Ridley5 opened this issue on Jul 26, 2010 · 1724 posts
rty posted Thu, 19 August 2010 at 12:29 PM
Quote - All I'm saying is that there may be corner cases (no pun intended) where some manual tweaking will be necessary for optimal results. I'm sure we'll find some good strategies that will work most of the time, though. For example, if you're rendering an urban scene with lots of architecture and other background objects, you could turn all smoothing (per-vertex normals as well as polygon subdivision) off by default and only activate it selectively for a few foreground figures and objects if you find that they have problems with their shading.
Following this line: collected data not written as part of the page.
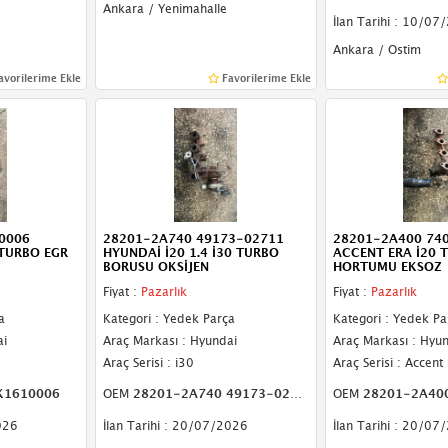
Ankara / Yenimahalle
İlan Tarihi : 10/07
Ankara / Ostim
avorilerime Ekle
Favorilerime Ekle
0006
28201-2A740 49173-02711
28201-2A400 74
 TURBO EGR
HYUNDAİ İ20 1.4 İ30 TURBO
ACCENT ERA İ20 
BORUSU OKSİJEN
HORTUMU EKSOZ
Fiyat :
Pazarlık
Fiyat :
Pazarlık
a
Kategori : Yedek Parça
Kategori : Yedek Pa
ai
Araç Markası : Hyundai
Araç Markası : Hyu
Araç Serisi : i30
Araç Serisi : Accent
K1610006
OEM
28201-2A740 49173-02711
OEM
28201-2A400 
026
İlan Tarihi : 20/07/2026
İlan Tarihi : 20/07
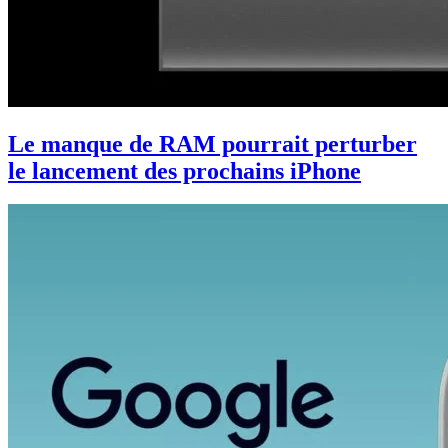
Le manque de RAM pourrait perturber
le lancement des prochains iPhone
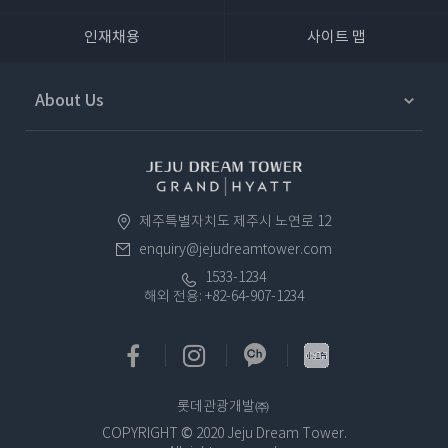
인재채용
사이트 맵
About Us
제주특별자치도 제주시 노연로 12​
enquiry@jejudreamtower.com
1533-1234
해외 전용: +82-64-907-1234
롯데관광개발㈜
COPYRIGHT © 2020 Jeju Dream Tower.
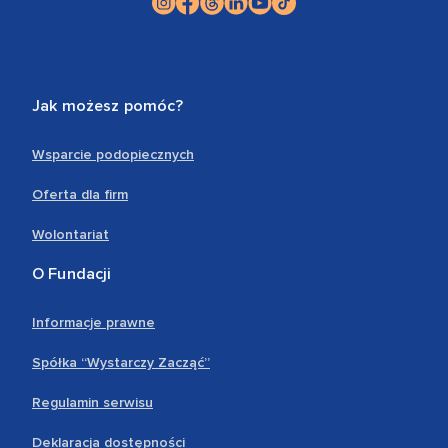
Jak możesz pomóc?
Wsparcie podopiecznych
Oferta dla firm
Wolontariat
O Fundacji
Informacje prawne
Spółka “Wystarczy Zacząć”
Regulamin serwisu
Deklaracja dostępności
That would be a lot of work: Imagine a Stonemason scenery (huge, very detailed, often lots of props, sharp and smoothed edges everywhere), with a couple organics running around in it (all with clothes, hair, and so on). Editing this, item by item, would be very tedious, especially if you need to let it render for 5-10 minutes to get an idea what needs (more) tweaking and what not..
Quote - Or you could let the exporter guess and make a correction or two if it guesses wrong.
I vote for that (you might have guessed by now...), the exporter must to be able to guess right most of the time, and only need manual editing in special cases, like when the model has smoothing problems to start with, or is too complicated. Poser does manage to guess what to smooth and what not, this information should be used and translated.